As Duggan noted, the laws governed Ireland for over a millennium and she has synthesized much of the available scholarship in her new book.
“The laws are significant because they shed light on the complex sophisticated society of early Ireland that the laws reflect,” she says.
“The laws reveal a culture in which modern concepts such as equity, social mobility, negligence, unbiased witnesses and fair and open process of law and women’s rights were developed.”
Brehon Law was generally operational in Gaelic areas until the completion of the English conquest of Ireland in the early 17th century. They were first set down on parchment in the seventh century and were named after wanderings lawyers the Brehons.

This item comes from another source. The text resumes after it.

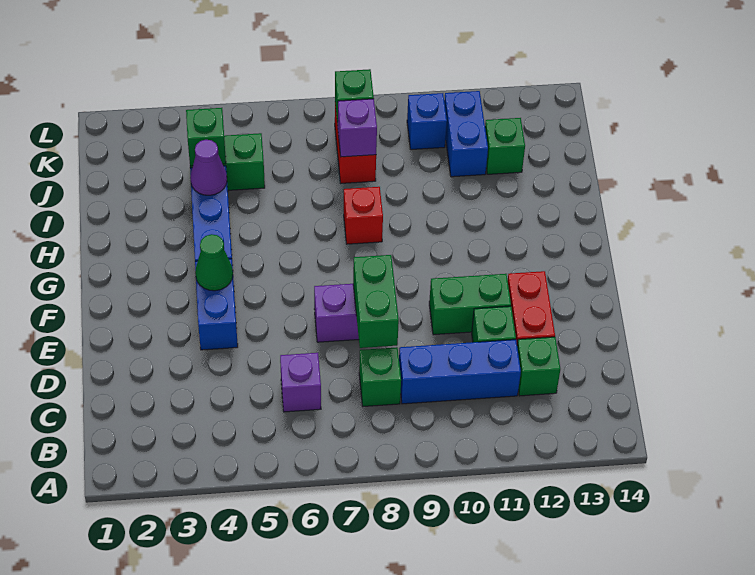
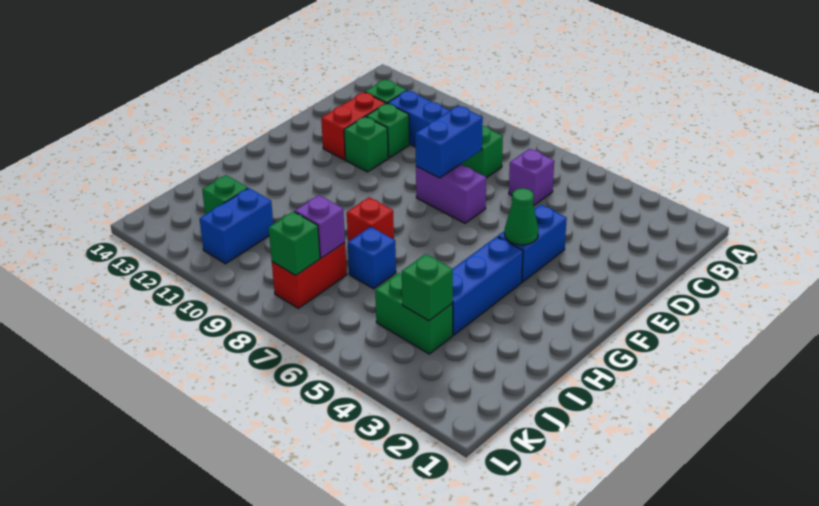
green brick D8:E8 level 2 -> blue brick D8:E8 level 2
green brick E10:E11 level 1 -> green brick E11 level 1
purple cone I4 level 2 -> none
blue brick K10 level 1 -> blue brick I7 level 1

By the time of Elizabeth I, the Brehon Laws were considered to be old, lewd, and unreasonable. They were banned and English common law was introduced.
However, thankfully, some of the Brehons thought to hide the precious manuscripts and a good number of them survived.
In 1852, two Irish scholars, Eugene O'Curry and John O'Donovan, took to translating the laws. In the words of another Irish scholar, what they found were "secrets" about Ireland's past.
The laws were "details,” Brehon scholar D.A. Binchy said, "details that describe ancient life in the days when the Irish still lived in mud huts and small ringed settlements and paid their bills in cows and bacon."